Dossier : Gaz et transition énergétiqueMagazine N°725 Mai 2017
Par Philippe SAUQUET (76)

Le pro­jet de l’u­sine de liqué­fac­tion de gaz Yamal LNG situé au delà du cer­cle polaire, auquel par­ticipe Total. Mise en ser­vice en 2017. Le trans­port du GNL est assuré par des méthaniers brise-glaces. 

Pour demeur­er l’un des prin­ci­paux pour­voyeurs de gaz sur le long terme – voire repass­er devant les États-Unis que les gaz de schiste ont propul­sé au rang de pre­mier pro­duc­teur mon­di­al –, la Russie doit relever deux défis majeurs : pal­li­er le déclin des grands champs de pro­duc­tion ; ouvrir de nou­veaux débouchés pour ses pro­duc­tions, prin­ci­pale­ment vers l’Asie.

Les réserves situées dans le Grand Nord russe, et notam­ment dans la pénin­sule de Yamal, sont à la croisée de ces deux enjeux. 

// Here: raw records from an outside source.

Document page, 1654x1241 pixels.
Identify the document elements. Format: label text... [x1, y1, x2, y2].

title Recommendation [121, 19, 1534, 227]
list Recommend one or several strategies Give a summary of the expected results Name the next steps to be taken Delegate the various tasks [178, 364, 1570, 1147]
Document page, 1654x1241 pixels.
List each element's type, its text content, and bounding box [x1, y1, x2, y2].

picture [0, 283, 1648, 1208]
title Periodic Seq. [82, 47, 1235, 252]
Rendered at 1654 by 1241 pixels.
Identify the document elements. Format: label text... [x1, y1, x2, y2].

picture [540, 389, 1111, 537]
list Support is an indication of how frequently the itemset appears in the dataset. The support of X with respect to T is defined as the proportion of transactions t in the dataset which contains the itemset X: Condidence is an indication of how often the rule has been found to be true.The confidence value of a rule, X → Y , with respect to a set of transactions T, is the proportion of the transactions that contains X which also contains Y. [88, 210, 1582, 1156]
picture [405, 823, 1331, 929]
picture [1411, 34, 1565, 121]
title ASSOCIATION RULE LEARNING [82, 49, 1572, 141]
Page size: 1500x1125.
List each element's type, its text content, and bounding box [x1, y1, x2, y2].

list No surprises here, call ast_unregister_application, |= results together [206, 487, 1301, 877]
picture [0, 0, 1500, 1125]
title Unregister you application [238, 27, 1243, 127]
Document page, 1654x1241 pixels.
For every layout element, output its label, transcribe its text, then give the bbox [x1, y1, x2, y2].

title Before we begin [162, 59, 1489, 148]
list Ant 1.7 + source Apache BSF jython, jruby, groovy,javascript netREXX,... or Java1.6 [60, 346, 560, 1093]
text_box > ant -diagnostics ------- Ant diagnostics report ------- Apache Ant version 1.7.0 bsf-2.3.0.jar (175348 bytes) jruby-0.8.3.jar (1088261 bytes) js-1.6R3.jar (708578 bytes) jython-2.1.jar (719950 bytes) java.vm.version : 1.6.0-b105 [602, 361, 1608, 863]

Abon­dantes – elles représen­tent dix ans de la con­som­ma­tion mon­di­ale actuelle – elles con­stituent le seul relais con­nu à ce jour des gise­ments de Sibérie occi­den­tale. Mais leur mise en valeur représente un défi tech­nologique inédit, de même que leur trans­port vers les zones de consommation. 

REPÈRES

Actuellement deuxième producteur mondial de gaz naturel, la Russie possède des réserves prouvées de gaz de l’ordre de 32 000 milliards de mètres cubes, soit 17 % des réserves mondiales.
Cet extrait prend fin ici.